Nadat omstreeks 1450 het drukken met losse letters was "uitgevonden", verschenen
er al gauw overzichtswerken op allerlei levensterreinen.
Een groot aantal van de hieronder genoemde uitgaven zijn terug te vinden in de
Fac-similés Jean-Marc Fuzeau:
Méthodes & Traités. Collection dirigée par Jean Saint-Arroman:
Flûte à bec, Europe 1500-1800. Quatre volumes réalisés par Susi Möhlmeier et
Frédérique Thouvenot.
Traités-Méthodes-Ouvrages généraux. Volume I, II, III en IV.
In 1510 is in Basel een kort onderwijsgeschrift in Zwitsers dialect
geschreven: "Introductio geschriben uf Pfiffen".
Het manuscript geeft aanwijzingen voor het bespelen van een discant een
alt in G). Het is bedoeld voor de 15-jarige Bonifacius Ammerbach, lid van
een bekende Baseler familie. het bestaat uit een tekening van de blokfluit (cilindisch
met uitlopende voet), eenvoudige aanwijzingen voor de grepen, en een serie
oefeningen met verklaringen voor de mensurale notatie. ( Liane Ehrlich en
Jörg Fiedler: Glareana. nach rischeten der Gesellschaft der Freunde alter
Musikinstrumenten, Jg. 52, Nr. 2, 2003).
In 1511 wordt "Musica getutscht und ausgezogen" van Sebastian Virdung. ("getutscht" = in het Duits, niet in het Latijn!) uitgegeven
in BASEL, met een houtsnede van een blokfluitconsort (1 alt, 2 tenoren en een bas) en de opmerking
"---was du dann uff der floeten lernest
geeft de blokfluit meteen een rol als "pedagogisch instapinstrument".
1529/1549 Martin Agricola: Musica Instrumentalis Deutsch. Hierin staat ongeveer hetzelfde als in "Musica getutscht"van Virdung.
Je vindt er op bladzij 19 het volgende versje:
"Wist auch meine lieben knaben
Wolt ihr getimpte pfeiffen haben
So keufft euch die jnn futtern fein
Dann die andern sind falsch gemein"
Zorg dus voor goede luitenkoffers 1535 Sylvestro Ganassi. (Venetië, 1492
- ??) Opera Intitulata Fontegara. (Italië, Venetië).

- - - -

=== Reeks opdrachten ===
[1] Kopieer uit de tekst over vroege blokfluitmethoden letterlijk het deel dat opent met de woorden "In 1511 wordt" en sluit met "Fontegara. (Italië, Venetië).".
[2] Schrijf een vervolg op de tekst over vroege blokfluitmethoden, te beginnen na de laatste zin.

- - - -

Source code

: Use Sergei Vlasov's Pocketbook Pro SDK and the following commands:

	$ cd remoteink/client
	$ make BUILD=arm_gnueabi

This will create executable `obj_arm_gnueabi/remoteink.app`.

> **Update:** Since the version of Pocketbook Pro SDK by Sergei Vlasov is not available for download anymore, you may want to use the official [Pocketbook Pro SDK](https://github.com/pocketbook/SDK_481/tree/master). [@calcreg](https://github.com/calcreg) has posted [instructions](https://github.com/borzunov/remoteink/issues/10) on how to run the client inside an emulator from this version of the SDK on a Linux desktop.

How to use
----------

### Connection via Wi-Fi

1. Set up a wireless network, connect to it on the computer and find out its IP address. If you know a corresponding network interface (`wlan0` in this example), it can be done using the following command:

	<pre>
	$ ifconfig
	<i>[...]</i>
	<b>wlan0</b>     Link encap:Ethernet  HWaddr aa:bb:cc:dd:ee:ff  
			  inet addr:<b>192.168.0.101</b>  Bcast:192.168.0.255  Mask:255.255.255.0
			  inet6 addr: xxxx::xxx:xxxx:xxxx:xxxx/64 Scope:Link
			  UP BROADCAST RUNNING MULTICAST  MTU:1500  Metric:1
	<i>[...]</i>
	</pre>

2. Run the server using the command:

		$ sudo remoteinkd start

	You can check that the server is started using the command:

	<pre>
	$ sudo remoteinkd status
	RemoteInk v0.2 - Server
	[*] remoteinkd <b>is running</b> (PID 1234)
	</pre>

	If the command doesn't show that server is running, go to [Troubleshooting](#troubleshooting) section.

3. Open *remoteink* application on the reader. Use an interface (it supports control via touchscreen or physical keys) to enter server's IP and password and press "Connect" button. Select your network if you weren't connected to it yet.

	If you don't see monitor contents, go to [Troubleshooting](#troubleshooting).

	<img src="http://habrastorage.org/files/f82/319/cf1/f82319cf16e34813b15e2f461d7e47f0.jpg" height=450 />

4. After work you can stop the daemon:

- - - -

=== Antwoorden bij opdrachten ===
[1]
In 1511 wordt "Musica getutscht und ausgezogen" van Sebastian Virdung. ("getutscht" = in het Duits, niet in het Latijn!) uitgegeven
in BASEL, met een houtsnede van een blokfluitconsort (1 alt, 2 tenoren en een bas) en de opmerking
"---was du dann uff der floeten lernest
geeft de blokfluit meteen een rol als "pedagogisch instapinstrument".
1529/1549 Martin Agricola: Musica Instrumentalis Deutsch. Hierin staat ongeveer hetzelfde als in "Musica getutscht"van Virdung.
Je vindt er op bladzij 19 het volgende versje:
"Wist auch meine lieben knaben
Wolt ihr getimpte pfeiffen haben
So keufft euch die jnn futtern fein
Dann die andern sind falsch gemein"
Zorg dus voor goede luitenkoffers 1535 Sylvestro Ganassi. (Venetië, 1492
- ??) Opera Intitulata Fontegara. (Italië, Venetië).

[2]
Het eerste boek dat uitsluitend aan blokfluit en blokfluitspel is gewijd. Het is
voor amateurs geschreven (Adrian Brown: Tibia 4/2005) Sylvestro Ganassi was de
zoon van barbier Antonio Ganassi en de vader van rechtsgeleerde Antonio en
musicus Giovanni Battista. De titelpagina van
de Fontegara zou als volgt vertaald kunnen worden: Het boek, Fontegara
geheten, dat fluit spelen aanleert met alle kunst waar dit instrument recht op
heeft. Het behandelt in het bijzonder het versieren, en is zodoende bruikbaar
voor elk blaas- en snaarinstrument en ook voor diegenen die plezier in zingen hebben. Fontegara komt van Fontega, een naam voor het landgoed bij de splitsing
van de rivieren Riva del Vin en Rio Sylvestro o Fontego, waar de familie Ganassi leefde.
Op de titelpagina zijn vermoedlijk familieleden afgbeeld Ganassi geeft een duidelijke uiteenzetting hoe bij het blokfluitspelen
adem, tong en vingers moeten worden gebruikt en met honderden voorbeelden
hoe passages in muziek kunnen worden "gediminueerd" (verdeeld in kleinere notenwaarden om de muziek op te sieren.)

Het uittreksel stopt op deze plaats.